Sweets, which were used for dessert and on special occasions, were presented by the firms of Fuller and Batger of London, and by Farrah of Harrogate, &c. There were also small quantities of aerated waters, ales, wines, and whisky for each Base.** At the Main Base, at least, there was no demand for whisky until penguin omelettes became fashionable.

** Donated by Schweppes, Kopke, Burgoyne, and others.

The smokers were well provided for by a generous donation of Capstan tobaccos, cigarettes and cigars from the British American Tobacco Company in London. At a later date, when our Macquarie Island party was formed, the Sydney branch of the same firm met our added needs with the same generosity.
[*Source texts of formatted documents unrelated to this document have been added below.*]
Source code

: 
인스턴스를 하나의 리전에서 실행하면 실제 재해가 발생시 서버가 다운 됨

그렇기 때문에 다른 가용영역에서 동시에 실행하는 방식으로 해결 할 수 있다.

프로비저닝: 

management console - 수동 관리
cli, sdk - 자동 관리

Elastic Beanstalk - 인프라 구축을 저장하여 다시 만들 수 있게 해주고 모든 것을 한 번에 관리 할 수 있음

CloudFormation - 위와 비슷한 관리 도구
There are many other items which have not yet found a place in this summary which cannot be acknowledged severally, but for which we are none the less grateful. Mention is made of the following: Horlick's Malted Milk, Neave's Health Diet, Brown and Polson's Cornflour, International Plasmon Company's Plasmon chocolate and Plasmon powder, Bovril and lime juice nodules manufactured by Bovril Limited, Colman's Mustard and Groats, Flemington Meat Company's desiccated soups, Seager's meats, Nestle's nut-milk chocolate, Escoffier's soups, &c.

The cooking range which served us well for two years in the Hut at Adelie Land was from J. Smith and Wellstood (London); others were presented by Metters (Adelaide).

The total supply of foods purchased and donated aggregated quite one hundred tons, exclusive of packing. Much of this was assembled in London. In Australia the Government Produce Department of Adelaide rendered valuable assistance.

As the recipe for the day, in honour of all intrepid explorers of frozen places, I give you a rather interesting and very minimalist recipe for Snow Cake, from Dr. John Kellogg, of cornflakes fame.

Snow Cake.
Take one part of corn meal and two parts dry snow, if the snow is moist, use less. Mix well in a cold room. Bake in gem pans, filling the pans round full. Place quickly in a very hot oven. If the cakes are raw, or too dry, more snow was required. If they are heavy, too much snow was used.

The Hygienic Cook Book (1876) by John Kellogg.